If you run multiple threads this will o/c be better since more drives are involved.

And o/c the IOPS are better since each operation can have access to a fresh spindle with empty disk cache and idle heads...

Observe the input/output bandwith and IOPS for the Z2 to see what your requirements are for single/multiple users
 

wdp

New Member
May 1, 2021
25
2
3
A single camera file can be up to 200-300 mb/s at full quality in a timeline, a big one at least. But most are around 100mb/s less. Anything that was over 100MB, buckled on mirrored vdevs, stuttering in the timeline until it was cached in the playback on the edit bay. Maybe if it spanned across more platters, had more spindles, but with 12 bays, it was really only hitting a few drives most of the time on reads. The only reason I wanted to test out mirrored vdevs is cause the iX engineering crew said it was the way to go for video editing, and I've never really had a server I could just play around with. We usually rack then, raid 6, and start working right away.
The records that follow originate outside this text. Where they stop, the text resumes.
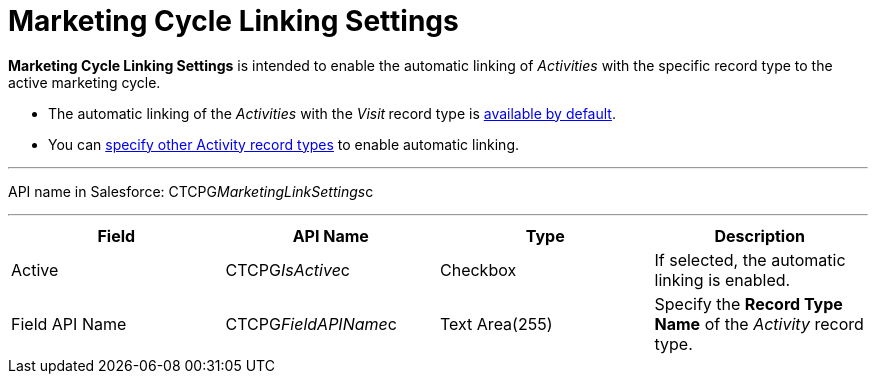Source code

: = Marketing Cycle Linking Settings

*Marketing Cycle Linking Settings* is intended to enable the automatic
linking of _Activities_ with the specific record type to the active
marketing cycle.

* The automatic linking of the _Activities_ with the _Visit_** **record
type is
xref:admin-guide/targeting-and-marketing-cycles-management/ref-guide/index#h2__1482834092[available
by default].
* You can
xref:admin-guide/targeting-and-marketing-cycles-management/enable-activity-linking-to-the-marketing-cycle[specify other
Activity record types] to enable automatic linking.

'''''

API name in Salesforce: CTCPG__MarketingLinkSettings__c

'''''

[width="100%",cols="25%,25%,25%,25%",]
|===
|*Field* |*API Name* |*Type* |*Description*

|Active |CTCPG__IsActive__c |Checkbox |If selected, the
automatic linking is enabled.

|Field API Name |CTCPG__FieldAPIName__c |Text Area(255)
|Specify the *Record Type Name* of the _Activity_ record type.
|===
So far so good on 2x Raidz2 though. I haven't hit it hard with multiple clients yet, but it is working. I can scrub a timeline fine. And only our biggest 8k camera seems to push it over the edge. CPU usage in reads is relatively low.

I guess I just expected mirrored vdevs to distribute more? what would happen is large chunks of data were only in 1-2 places it seems. for small files, lots of users, that would be fine. For something big, a single machine would buckle that section over the server.
 

Rand__

Well-Known Member
Mar 6, 2014
6,626
1,767
113
I guess I just expected mirrored vdevs to distribute more? what would happen is large chunks of data were only in 1-2 places it seems. for small files, lots of users, that would be fine. For something big, a single machine would buckle that section over the server.
Me too, learned the hard way.


Run whats working for you, as long as you do realistic tests that should be fine.
Just remember performance will drop if the pool gets fuller.